Zoë Green is an English born Film and TV writer.

==Education==
She was educated for eight years at the girls' boarding school Roedean School and then spent a year volunteering at an orphanage in Morocco before attending Robinson College, Cambridge. At Cambridge she studied English literature and produced and directed plays at the Cambridge University Amateur Dramatic Club.

==Journalism==

As a student Green wrote book reviews for The Guardian and The Observer before relocating to Los Angeles where she continued to occasionally contribute to both papers.

==Screenwriting==
Green's first assignment was as a TV writer on Marvel Studios Wolverine and the X-Men followed by a sci-fi pilot sale, Dreamsolver, to ABC Television.

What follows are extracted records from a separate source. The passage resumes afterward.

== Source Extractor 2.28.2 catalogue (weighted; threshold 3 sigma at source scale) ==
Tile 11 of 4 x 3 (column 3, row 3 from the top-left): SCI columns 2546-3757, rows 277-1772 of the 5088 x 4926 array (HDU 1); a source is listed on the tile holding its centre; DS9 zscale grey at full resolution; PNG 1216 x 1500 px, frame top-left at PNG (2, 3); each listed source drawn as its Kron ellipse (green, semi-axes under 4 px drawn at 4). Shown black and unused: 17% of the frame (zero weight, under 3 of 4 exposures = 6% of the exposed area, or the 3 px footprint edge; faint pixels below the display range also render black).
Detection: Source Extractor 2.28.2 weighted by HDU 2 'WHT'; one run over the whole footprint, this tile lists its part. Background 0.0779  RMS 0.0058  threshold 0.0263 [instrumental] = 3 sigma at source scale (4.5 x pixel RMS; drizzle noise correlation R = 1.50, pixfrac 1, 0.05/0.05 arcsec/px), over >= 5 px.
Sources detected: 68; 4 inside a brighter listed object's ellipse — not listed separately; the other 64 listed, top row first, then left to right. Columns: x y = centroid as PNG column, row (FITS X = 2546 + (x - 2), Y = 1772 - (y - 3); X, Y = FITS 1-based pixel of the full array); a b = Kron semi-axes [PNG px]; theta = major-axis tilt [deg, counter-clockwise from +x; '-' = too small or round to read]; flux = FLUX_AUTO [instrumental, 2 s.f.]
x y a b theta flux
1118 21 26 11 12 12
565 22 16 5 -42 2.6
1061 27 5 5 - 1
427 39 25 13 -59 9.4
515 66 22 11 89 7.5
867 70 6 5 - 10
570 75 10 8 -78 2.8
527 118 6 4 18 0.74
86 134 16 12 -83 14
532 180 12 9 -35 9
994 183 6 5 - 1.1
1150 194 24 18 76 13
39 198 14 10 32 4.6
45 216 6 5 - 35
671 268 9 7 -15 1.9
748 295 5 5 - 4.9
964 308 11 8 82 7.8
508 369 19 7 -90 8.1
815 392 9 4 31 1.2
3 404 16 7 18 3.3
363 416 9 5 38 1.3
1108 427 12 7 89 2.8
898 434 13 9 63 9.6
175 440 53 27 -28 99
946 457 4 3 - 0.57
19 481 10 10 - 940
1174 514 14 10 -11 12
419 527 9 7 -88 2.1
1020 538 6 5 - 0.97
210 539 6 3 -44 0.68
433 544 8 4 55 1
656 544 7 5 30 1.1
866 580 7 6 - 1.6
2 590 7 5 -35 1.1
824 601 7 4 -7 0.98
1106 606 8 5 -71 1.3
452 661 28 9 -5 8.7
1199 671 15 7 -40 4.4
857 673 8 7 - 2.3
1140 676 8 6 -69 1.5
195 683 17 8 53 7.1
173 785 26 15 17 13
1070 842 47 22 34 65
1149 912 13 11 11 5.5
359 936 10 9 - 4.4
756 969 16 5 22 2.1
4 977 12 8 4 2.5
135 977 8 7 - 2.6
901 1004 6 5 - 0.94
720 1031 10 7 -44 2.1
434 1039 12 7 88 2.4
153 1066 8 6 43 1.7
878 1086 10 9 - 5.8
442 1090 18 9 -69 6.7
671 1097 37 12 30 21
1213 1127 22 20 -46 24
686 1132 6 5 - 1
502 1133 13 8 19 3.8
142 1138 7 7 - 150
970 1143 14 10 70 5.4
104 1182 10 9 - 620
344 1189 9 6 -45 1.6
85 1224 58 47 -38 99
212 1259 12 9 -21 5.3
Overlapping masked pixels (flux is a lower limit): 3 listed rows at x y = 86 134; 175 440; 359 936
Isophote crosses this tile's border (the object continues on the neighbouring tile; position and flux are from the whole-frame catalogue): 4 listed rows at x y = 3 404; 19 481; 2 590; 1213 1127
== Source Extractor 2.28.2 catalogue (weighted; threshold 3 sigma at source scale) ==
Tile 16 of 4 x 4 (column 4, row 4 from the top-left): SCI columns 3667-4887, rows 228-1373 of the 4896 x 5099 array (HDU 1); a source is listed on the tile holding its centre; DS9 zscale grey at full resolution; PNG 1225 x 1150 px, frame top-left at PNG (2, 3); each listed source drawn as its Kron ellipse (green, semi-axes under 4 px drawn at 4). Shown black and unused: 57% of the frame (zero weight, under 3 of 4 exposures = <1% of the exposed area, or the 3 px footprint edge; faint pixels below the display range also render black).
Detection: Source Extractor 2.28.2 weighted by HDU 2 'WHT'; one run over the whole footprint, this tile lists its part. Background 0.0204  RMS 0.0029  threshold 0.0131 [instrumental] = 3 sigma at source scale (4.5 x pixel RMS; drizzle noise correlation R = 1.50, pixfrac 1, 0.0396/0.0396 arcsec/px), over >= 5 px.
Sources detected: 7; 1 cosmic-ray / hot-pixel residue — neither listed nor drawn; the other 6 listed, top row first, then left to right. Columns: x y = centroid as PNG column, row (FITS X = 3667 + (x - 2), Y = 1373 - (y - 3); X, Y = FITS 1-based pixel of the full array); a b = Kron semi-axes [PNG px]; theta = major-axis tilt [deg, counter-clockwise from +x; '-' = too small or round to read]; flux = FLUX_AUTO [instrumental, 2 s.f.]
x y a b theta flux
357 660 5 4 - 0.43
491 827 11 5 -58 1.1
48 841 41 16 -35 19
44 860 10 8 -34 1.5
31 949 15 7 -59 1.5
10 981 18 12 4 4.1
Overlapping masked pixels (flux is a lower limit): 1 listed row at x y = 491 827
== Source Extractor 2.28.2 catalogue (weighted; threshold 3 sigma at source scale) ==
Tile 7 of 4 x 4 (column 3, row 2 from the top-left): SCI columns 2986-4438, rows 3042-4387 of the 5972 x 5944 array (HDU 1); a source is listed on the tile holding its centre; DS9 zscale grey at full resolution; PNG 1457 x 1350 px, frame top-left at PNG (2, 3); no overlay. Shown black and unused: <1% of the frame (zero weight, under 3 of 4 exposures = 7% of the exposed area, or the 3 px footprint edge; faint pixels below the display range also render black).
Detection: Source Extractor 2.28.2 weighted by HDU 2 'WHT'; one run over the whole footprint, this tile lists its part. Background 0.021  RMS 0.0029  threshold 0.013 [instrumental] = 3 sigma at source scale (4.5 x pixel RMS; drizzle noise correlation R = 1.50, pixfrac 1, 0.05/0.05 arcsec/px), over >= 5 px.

She was then hired by The Walt Disney Company to write the feature film Tigress for comic book legend and producer Stan Lee, followed by Gargoyles and subsequently sold a movie pitch Book of Shadows to director Rob Reiner under his banner Castle Rock Entertainment, which she scripted.

Soon after this she was hired by producers George Clooney and Grant Heslov at Smokehouse Pictures to adapt Neal Stephenson's 1996 Hugo Award-winning post-cyberpunk novel The Diamond Age into a 3-part special event miniseries for the SyFy Channel.

Following two years working at 20th Century Fox in their new punch up feature writers room (Fox Writers Studio), Green returned to TV to join Ash vs Evil Dead from Exec Producer Sam Raimi. This was followed by writing on season two of Game of Thrones for Telltale Games. She then wrote on Sleepy Hollow for Fox.

Subsequently, Green was hired as a team with Patrick Given to write a feature film based on the life of the Polish teenage Holocaust rescuer Irene Gut Opdyke, by Good Deed Entertainment with Annabel Jankel as director. She then became a writer/producer for Siren (TV series) on Freeform/Hulu and wrote on Carnival Row for Amazon. After this, she set up an original feature script, Tarot with Hyde Park Entertainment. Following this she was hired by Walden Media to adapt an upcoming YA novel for TV and set up an original comedy pilot that she wrote during lockdown.